Salan et les chefs militaires, décident de se rendre le 13 mai au monument aux morts pour déposer une gerbe en hommage aux trois suppliciés et en souvenir des morts de Diên Biên Phu.

Éclatent alors les manifestations du 13 mai qui dégénèrent très vite lorsque Lagaillarde entraine les algérois à l’assaut du bâtiment du GG.

 « coup d’Etat du 13 mai 1958 », diront certains, « soulèvement » de la population auquel l’armée n’a pas riposté , pour d’autres, un fait est certain, l’insurrection du 13 mai 1958 a vu l’armée française s’associer à la foule des manifestants sur qui elle se refuse de tirer.

Le commandant en chef en Algérie est un homme intègre, un homme d’honneur. Mais il est dépassé par ces évènements qu’il ne contrôle plus. En fait, il ne se doute à aucun moment de la machination ourdie qui va éclater au grand jour et dans laquelle il va être piégé.

L’affaire du bazooka est un premier indice que l’on a peut-être volontairement écarté, en tous cas minimisé.

Pourquoi a-t-on voulu éliminer Salan ? On peut penser que, trop intègre, il n’aurait pas cautionné un coup d’ État. Kovacs, le tireur s’est sauvé le jour-même de son procès et il n’a peut-être même pas été recherché. Ses révélations risquaient-elles de déranger certains hommes politiques très connus ? A ce sujet, Michel Debré qui a été maintes fois cité comme le commanditaire de cet attentat, n’a jamais démenti non plus.

Or, le climat qui régnait en Algérie était propice à un soulèvement.
Si un coup d’ État était envisagé, il ne pouvait venir que d’Algérie.

Ce qui expliquerait pourquoi, pendant toutes ces années, nous avons entendu dire : « Ce sont les pieds-noirs qui ont fait revenir de Gaulle au pouvoir. »

Nous savons avec certitude que Salan, n’a pas fomenté ce coup d’ État. Si ce n’est toi ….

La question qui restera peut-être à jamais sans réponse est celle du complot car nous n’avons jamais eu la preuve matérielle qu’il s’était agi d’un complot de De Gaulle et ses troupes pour reprendre le pouvoir en France.

Cependant rien ne nous empêche d’essayer de comprendre .

Lorsque De Gaulle écrit dans ses « Mémoires » :

« en mai 1958, retiré à la Boisserie, éloigné depuis longtemps de la politique, ignorant tout de « quelques ambitieux abusant de mon nom …. »

Il ment ! De Gaulle n’est pas du tout éloigné de la politique et il n’ignore rien de ce qui se trame !

D’abord,

 Un homme éloigné de politique ne passe pas 12 ans de sa vie, à rédiger « sa » constitution qu’il espère bien voir adoptée quand il sera à la tête de la nation.

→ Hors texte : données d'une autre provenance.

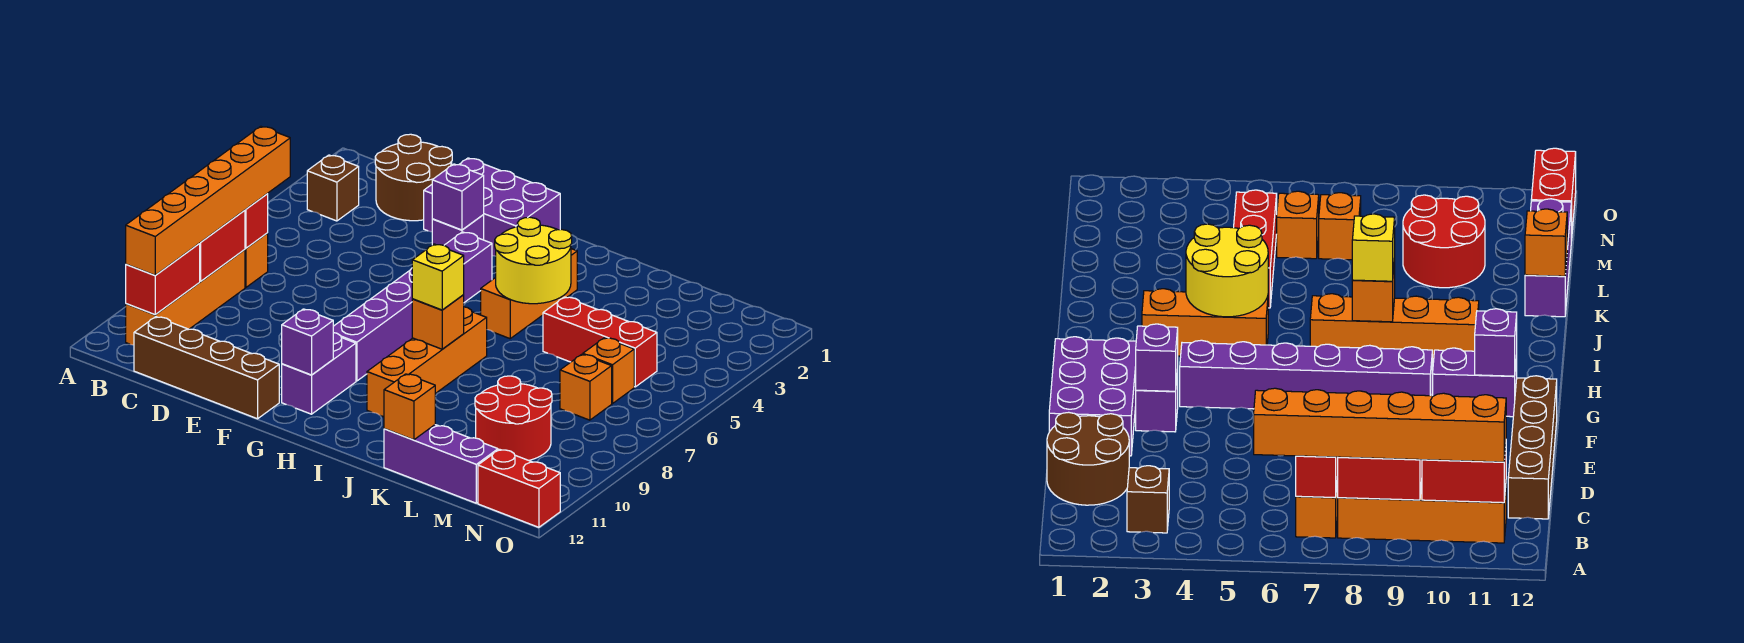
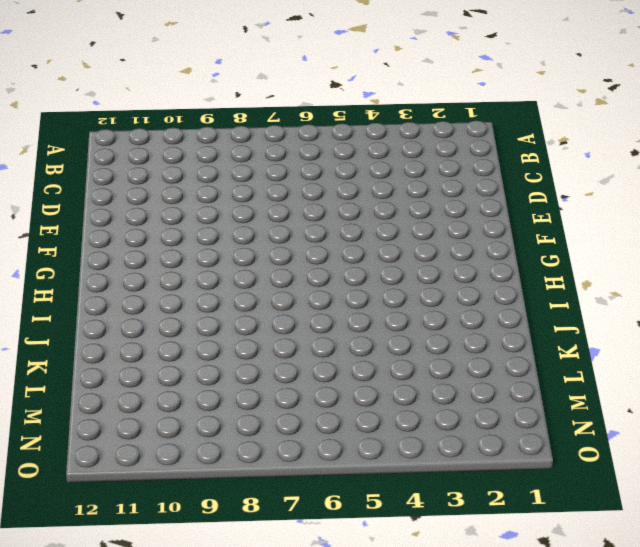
none -> brown brick B3 level 1
none -> orange brick B7 level 1
none -> orange brick B8:B11 level 1

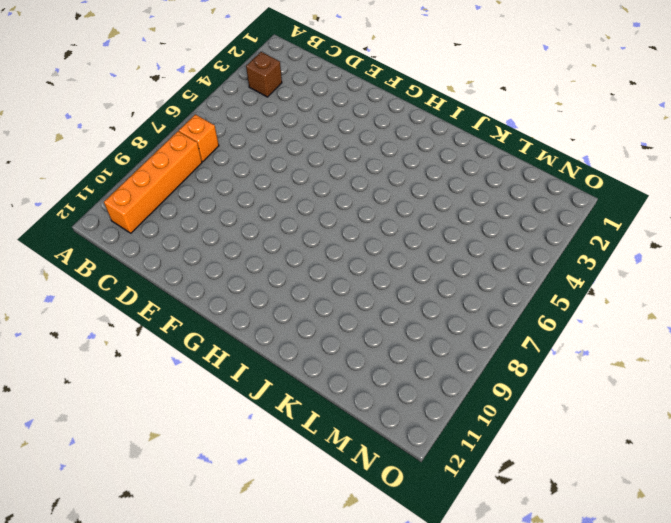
none -> brown round brick C1:D2 level 1
none -> brown brick C12:F12 level 1
none -> purple brick E1:G2 level 1

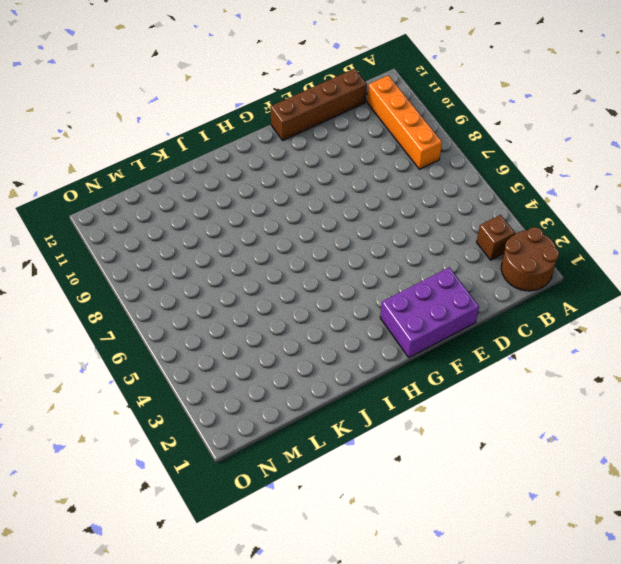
brown round brick A1:B2 level 1 -> brown round brick C1:D2 level 1
none -> orange brick B7 level 1
none -> purple brick F3 level 1
none -> purple brick G4:G9 level 1

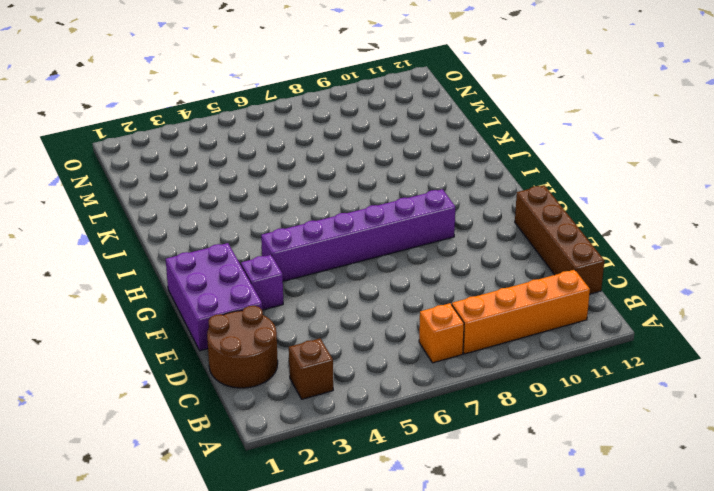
none -> purple brick G10:G11 level 1
none -> orange brick I3:I5 level 1
none -> orange brick I7:I10 level 1

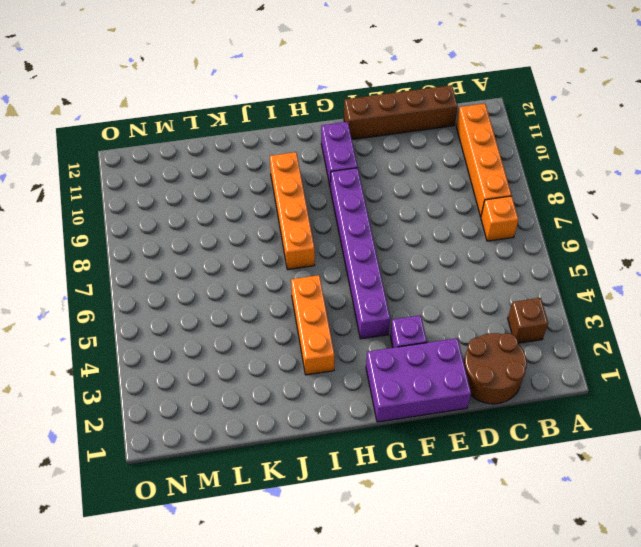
none -> red brick K5:M5 level 1
none -> purple brick K12:M12 level 1
none -> red round brick L9:M10 level 1

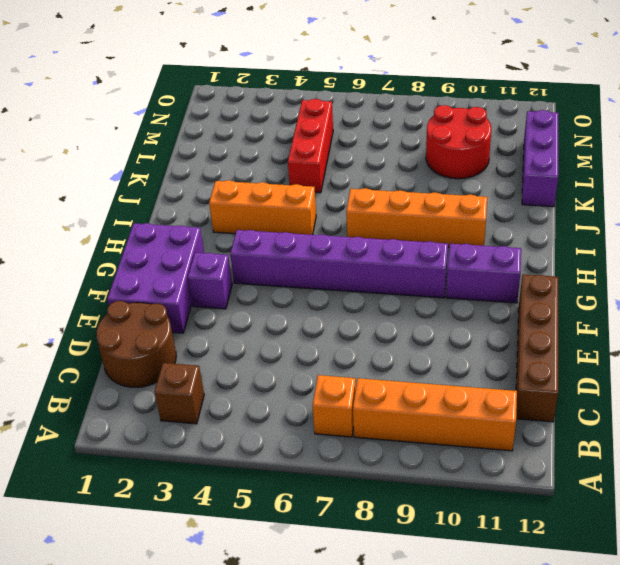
none -> orange brick M6 level 1
none -> orange brick M7 level 1
none -> red brick N12:O12 level 1

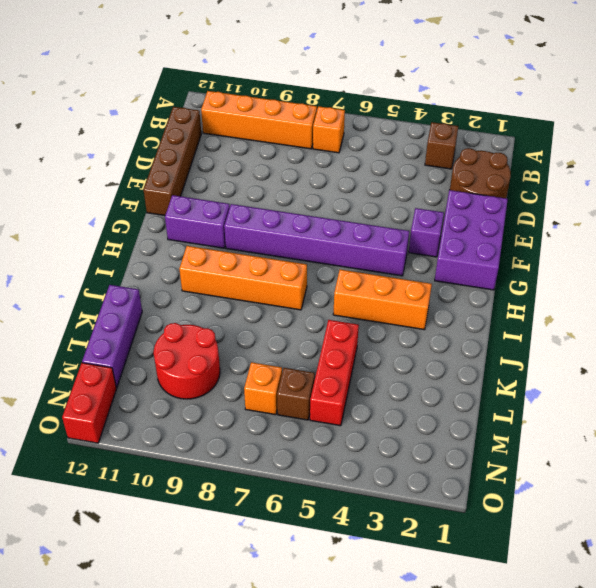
brown brick M6 level 1 -> orange brick M6 level 1
none -> red brick B7 level 2
none -> red brick B8:B9 level 2
none -> red brick B10:B11 level 2

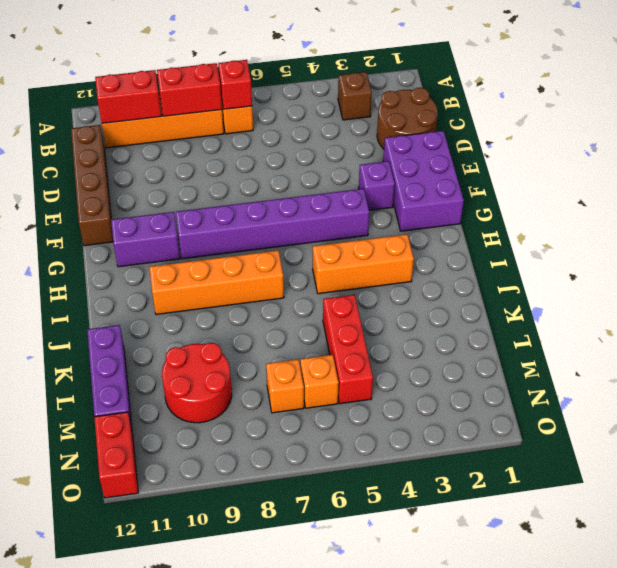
none -> purple brick F3 level 2
none -> purple brick G11 level 2
none -> yellow round brick I4:J5 level 2

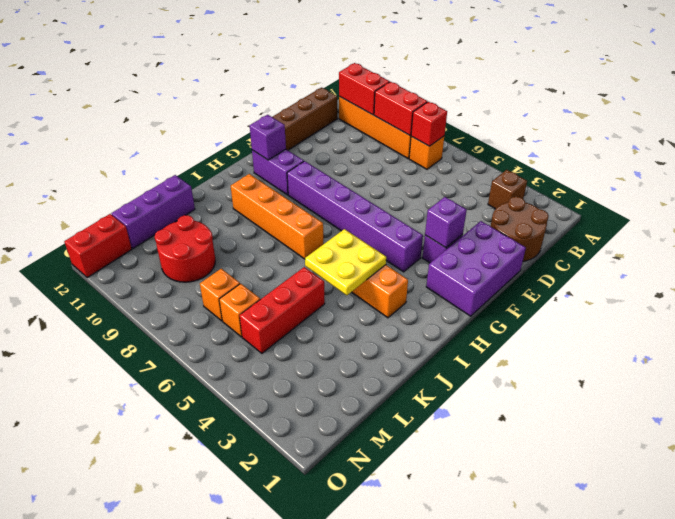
yellow plate I4:J5 level 2 -> yellow round brick I4:J5 level 2
none -> orange brick I8 level 2
none -> orange brick K12 level 2
none -> orange brick B6:B11 level 3

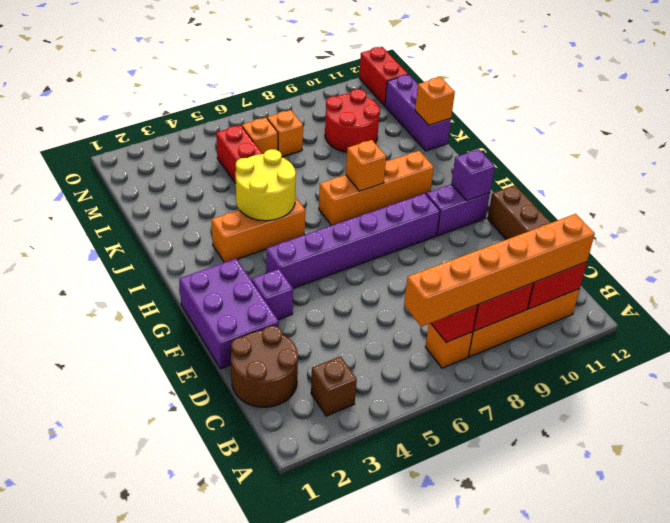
none -> purple brick F3 level 2
none -> yellow brick I8 level 3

 Mais, et surtout, il ne passe pas tous ses mercredis, depuis qu’il a claqué la porte en 1946, à recevoir dans son bureau de la rue de Solférino à Paris, tous les acteurs de la vie politique du pays pour se tenir informé.

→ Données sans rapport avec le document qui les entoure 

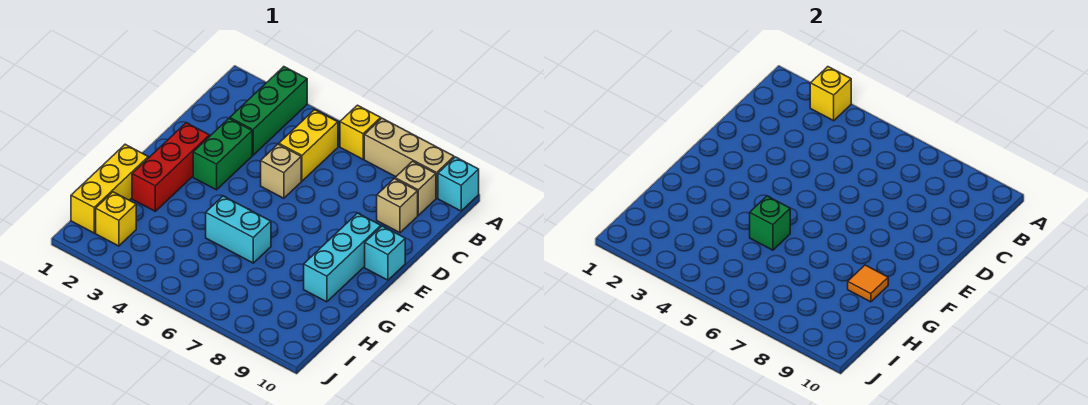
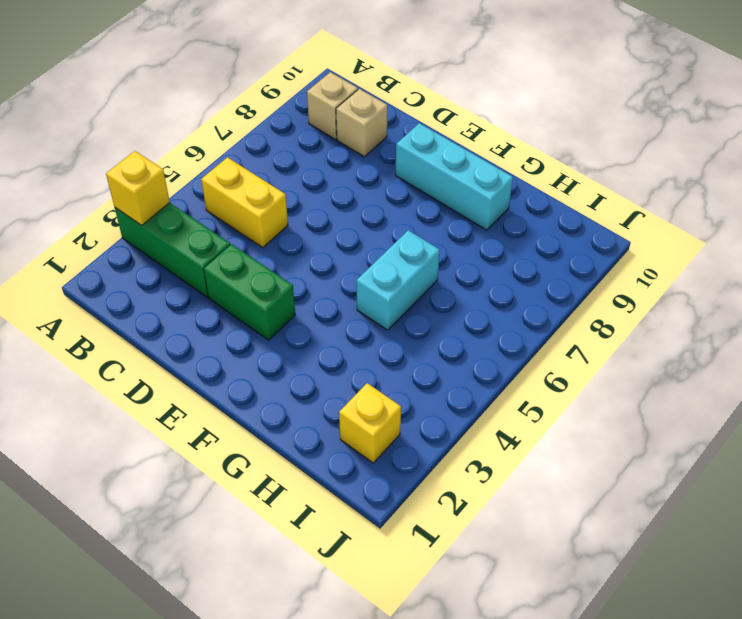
none -> yellow brick A6 level 1
none -> tan brick A7:A9 level 1
none -> cyan brick A10 level 1

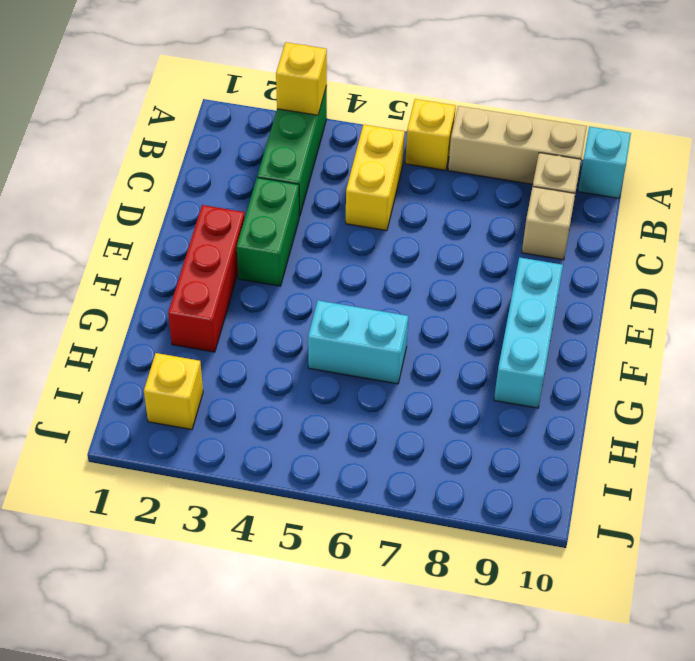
none -> tan brick D5 level 1
none -> cyan brick E10 level 1
none -> yellow brick G1:I1 level 1

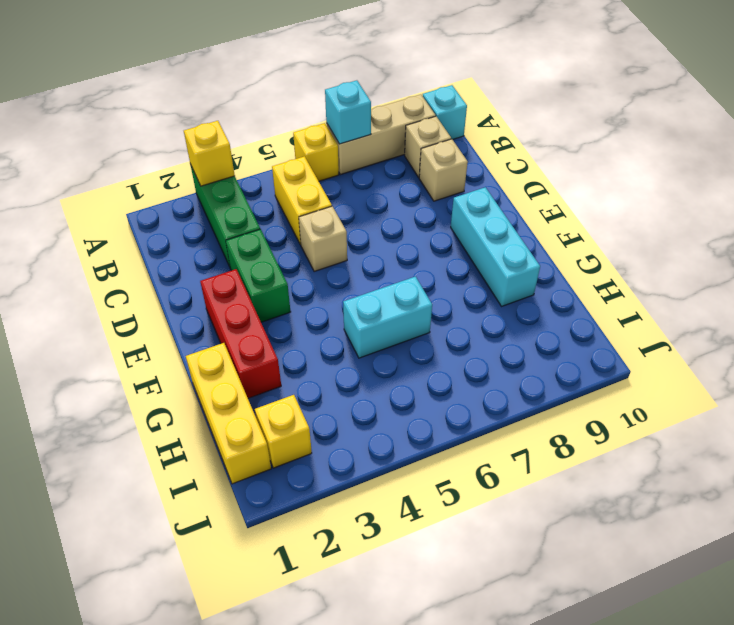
cyan brick A7 level 2 -> cyan brick E10 level 1
none -> green brick G5 level 2
none -> orange tile G9 level 2

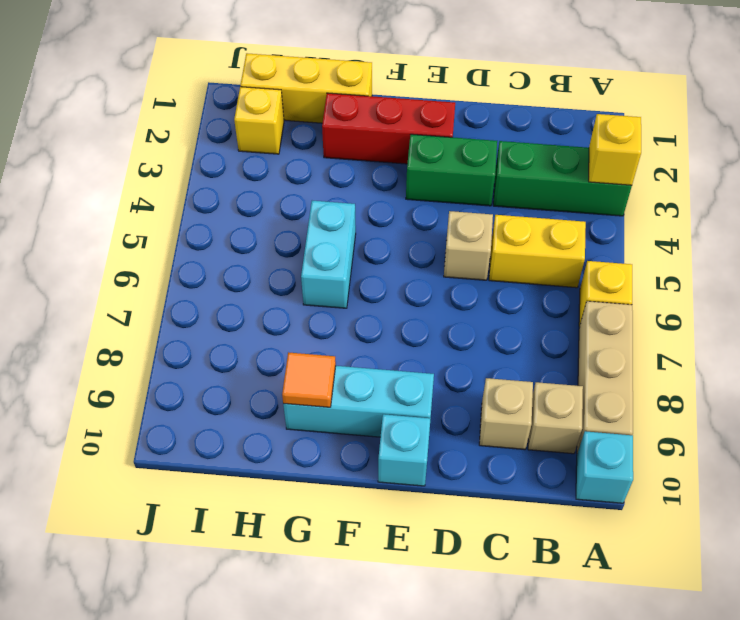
none -> green brick G5 level 2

Et de fait, il est très informé de la situation de la France et surtout des évènements d’Algérie.

Son fidèle et intime ami, Gaston Palewski entretient des relations étroites avec Ahmed Boumendjel, membre du FLN, que le journaliste Arthur Rosenberg lui a présenté dans l’espoir de voir une issue au conflit algérien.

Toutes les deux ou trois semaines, raconte le journaliste, ces deux hommes se rencontrent puis, à l’issue de leur rendez-vous, rédigent leur rapport qu’ils remettent : à Olivier Guichard pour Palewski et à Ferhat Abbas pour Boumendjel.